Die Internet-Suchmaschine Google machte vor kurzem mit komplizierten mathematischen Rätseln auf Plakatwänden in der Nähe von Universitäten von sich reden. Wer ein Rätsel löste, gelangte auf eine Bewerbungswebseite und war bereits in der Vorauswahl.

Der Mathematikdozent Keith Devlin von der Stanford University beobachtet seit mehreren Jahren die Trends bei Bewerbungen in den USA. Sein Fazit: Bei Dotcom-Firmen wird gerne experimentiert, aber die Bewerbungsverfahren in der Privatindustrie oder an einer Universität sind im Kern gleich.

Hightech-Firmen in Silicon Valley und anderswo nutzten mathematische Rätsel und logische Fragen seit den fünfziger Jahren, um bei den Bewerbern den Weizen von der Spreu zu trennen, erklärt Devlin. "Microsoft ist berühmt-berüchtigt für seine oft höchst komplizierten Rätsel. Es ist allerdings nicht ganz geklärt, ob diese die effektivste Methode sind, die Bewerber auszusortieren."

Kein Achselschweiß, kein Handygeklingel

Universitäten und andere private Forschungseinrichtungen halten sich dagegen streng an das traditionelle Bewerbungsschema. Die Dotcom-Firma macht jedenfalls deutlich, dass sie auf intellektuelle Talente außergewöhnlich großen Wert legt.

Die New Yorkerin Liz Kressel sucht für ihr Unternehmen, das sich Hobbysammlern, ihren Sammelobjekten und deren Vermarktung widmet, immer wieder Angestellte. Dabei sind die K.O.-Kriterien klar: kein Kaugummigekaue, keine Schweißachseln, keine Flirterei, kein Handygeklingel, kein Rasierwasser-, Parfüm- oder Zigarettengeruch und keine Piercings, erklärt Kressel. "Smalltalk, Humor und Lockerheit ja, aber bitte zur Sache kommen."

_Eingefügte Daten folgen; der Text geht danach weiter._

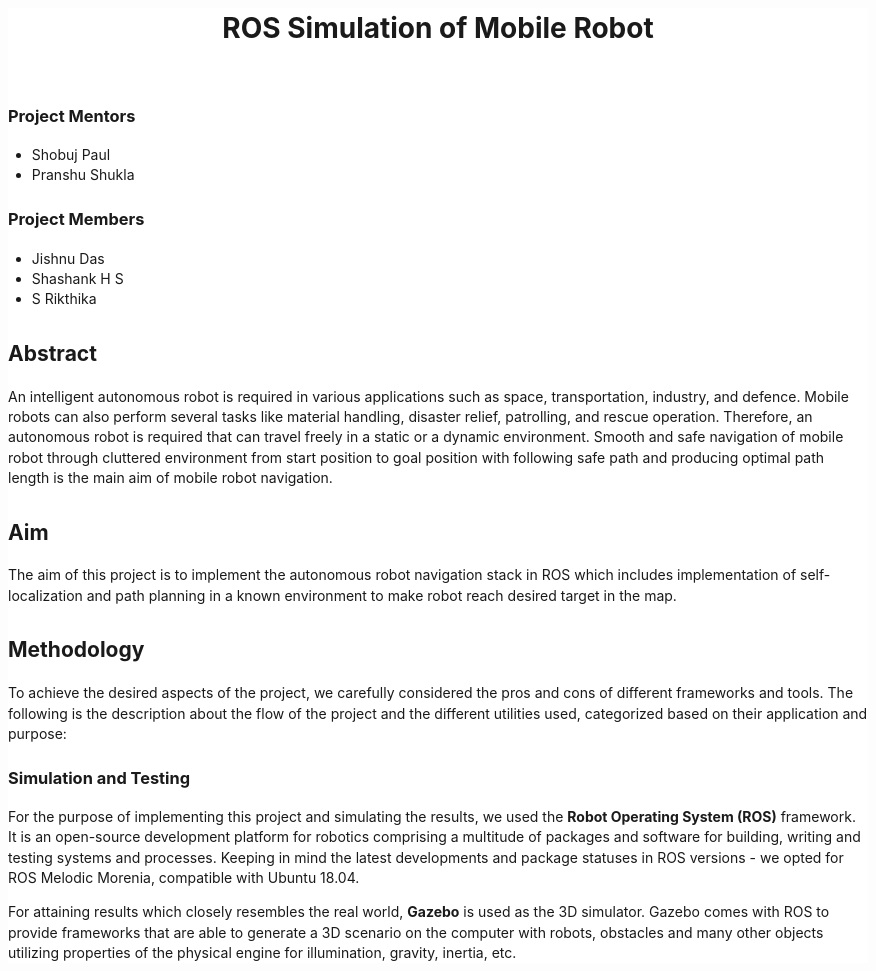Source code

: ﻿---
layout: post
title: "ROS Simulation of Mobile Robot"
description: "If machines can think and learn these days, how about moving on their own?"
categories: envision
thumbnail: "ros-sim.jpeg"
gmeet: "https://meet.google.com/wjc-tqkh-qva"
---

### Project Mentors

- Shobuj Paul
- Pranshu Shukla

### Project Members

- Jishnu Das
- Shashank H S
- S Rikthika

## Abstract

An intelligent autonomous robot is required in various applications such as space, transportation, industry, and defence. Mobile robots can also perform several tasks like material handling, disaster relief, patrolling, and rescue operation. Therefore, an autonomous robot is required that can travel freely in a static or a dynamic environment. Smooth and safe navigation of mobile robot through cluttered environment from start position to goal position with following safe path and producing optimal path length is the main aim of mobile robot navigation.

## Aim

The aim of this project is to implement the autonomous robot navigation stack in ROS which includes implementation of self-localization and path planning in a known environment to make robot reach desired target in the map.

## Methodology

To achieve the desired aspects of the project, we carefully considered the pros and cons of different frameworks and tools. The following is the description about the flow of the project and the different utilities used, categorized based on their application and purpose:

### Simulation and Testing

For the purpose of implementing this project and simulating the results, we used the **Robot Operating System (ROS)** framework. It is an open-source development platform for robotics comprising a multitude of packages and software for building, writing and testing systems and processes. Keeping in mind the latest developments and package statuses in ROS versions - we opted for ROS Melodic Morenia, compatible with Ubuntu 18.04.

For attaining results which closely resembles the real world, **Gazebo** is used as the 3D simulator. Gazebo comes with ROS to provide frameworks that are able to generate a 3D scenario on the computer with robots, obstacles and many other objects utilizing properties of the physical engine for illumination, gravity, inertia, etc.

Auch der Dresscode ist bei Kressel streng. Männer sollten einen Anzug tragen und ein weißes Hemd, Frauen präsentieren sich am Besten im Hosenanzug oder mit Rock und Jackett. Keine schreienden Farben, sondern dezent. "Am Wichtigsten ist mir dann, dass der Bewerber sich schon vorher über die Firma kundig gemacht hat. Wer mich etwas fragt, was ich auf meiner Webseite beantwortet habe, hat schon verloren. Das ist nämlich Zeitvergeudung."

Einen positiven Eindruck hinterlasse der Bewerber außerdem, wenn er sich beim Vorstellungsgespräch aktiv zeige. "Er oder sie sollte versuchen, den Gesprächsverlauf mit zu beeinflussen und nicht nur mir zu überlassen", empfiehlt Kressel. Und auch ein Dankesschreiben ein oder zwei Tage später könne nützlich sein. "Das dient mir als Erinnerung an die Person."